• Exercise objective:
Range to output from the entries below: the line containing "[132,80,220,91] Encomienda = ->" through the line containing "[132,457,212,469] Rancherías = ->". Set it down exactly, ends included, nothing else.

• Given data:

-=-=-=-=-

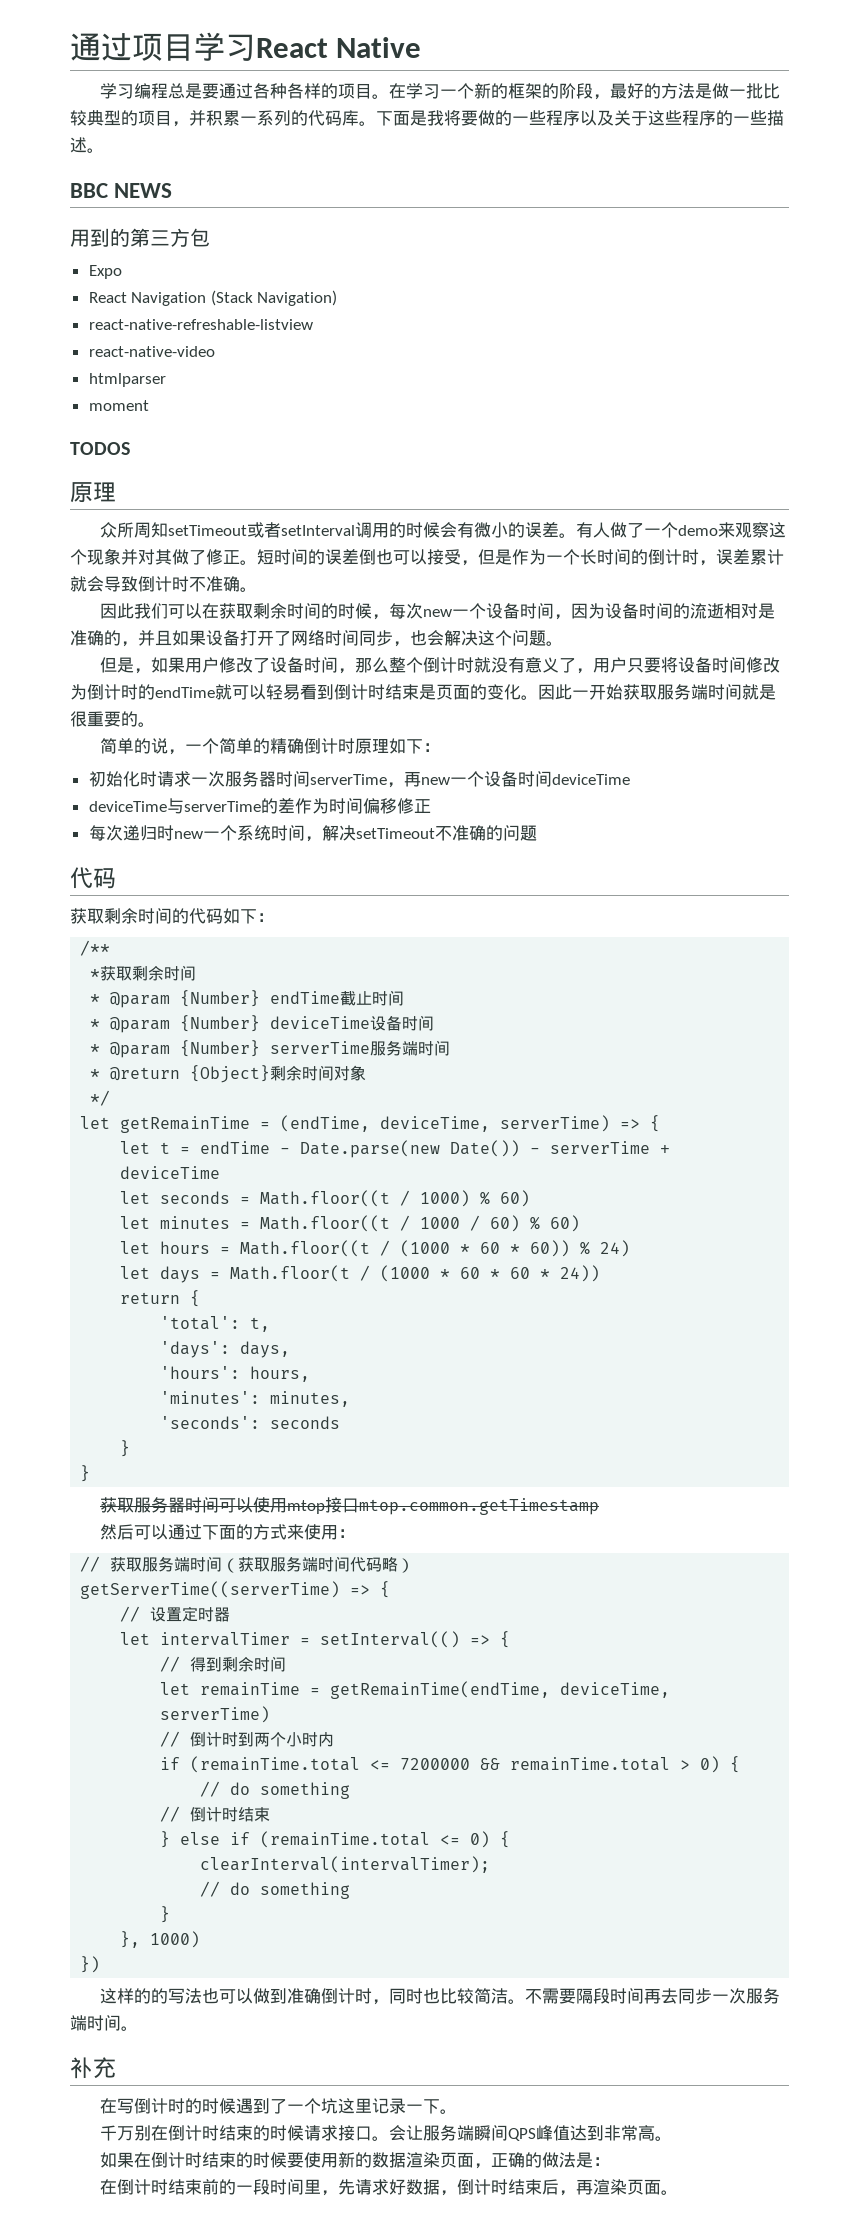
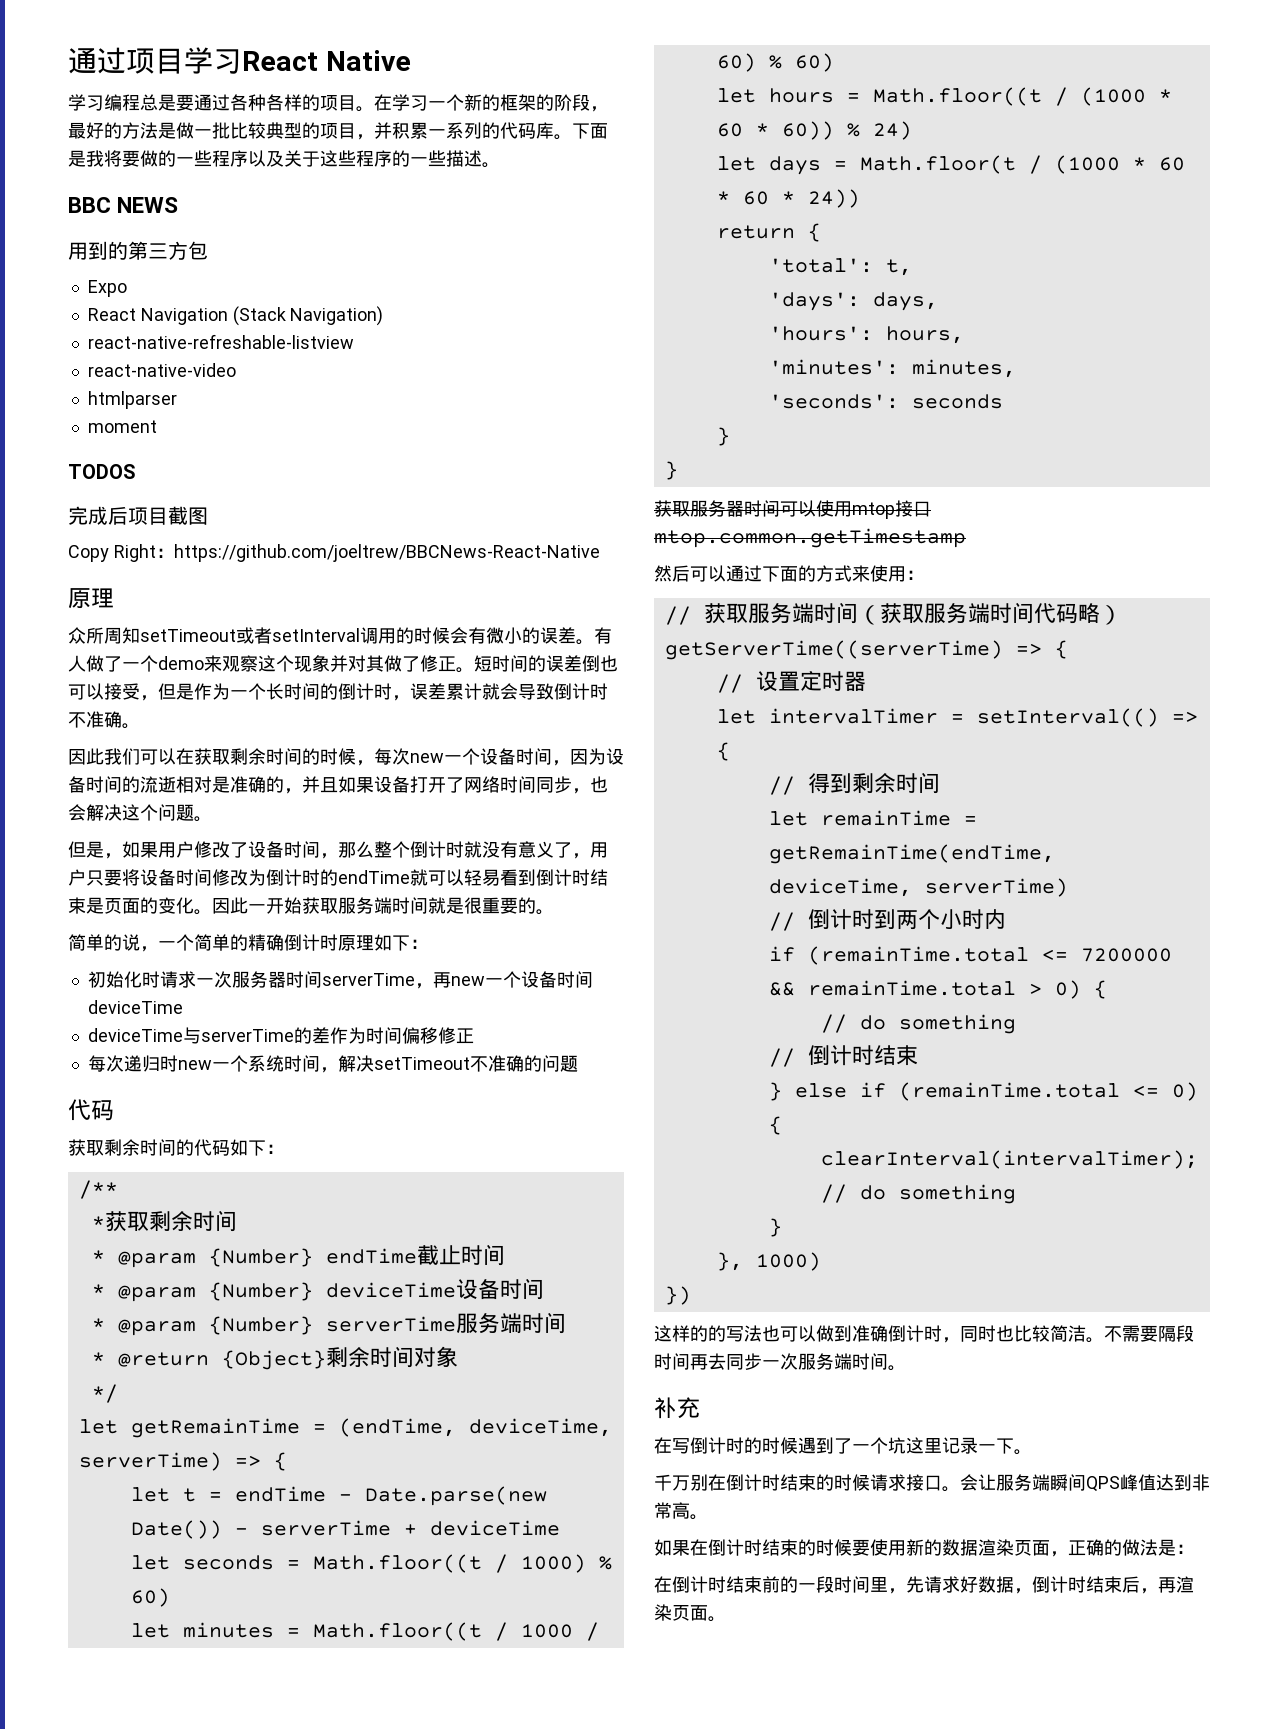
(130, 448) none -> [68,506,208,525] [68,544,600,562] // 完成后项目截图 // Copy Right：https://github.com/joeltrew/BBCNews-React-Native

-=-=-=-=-

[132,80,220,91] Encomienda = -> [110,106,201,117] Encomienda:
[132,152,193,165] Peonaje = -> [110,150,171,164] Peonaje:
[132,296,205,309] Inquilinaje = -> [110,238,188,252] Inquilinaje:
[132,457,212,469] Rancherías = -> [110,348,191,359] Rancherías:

-=-=-=-=-

• Exercise result:
[132,80,220,91] Encomienda = -> [110,106,201,117] Encomienda:
[132,152,193,165] Peonaje = -> [110,150,171,164] Peonaje:
[132,296,205,309] Inquilinaje = -> [110,238,188,252] Inquilinaje:
[132,457,212,469] Rancherías = -> [110,348,191,359] Rancherías:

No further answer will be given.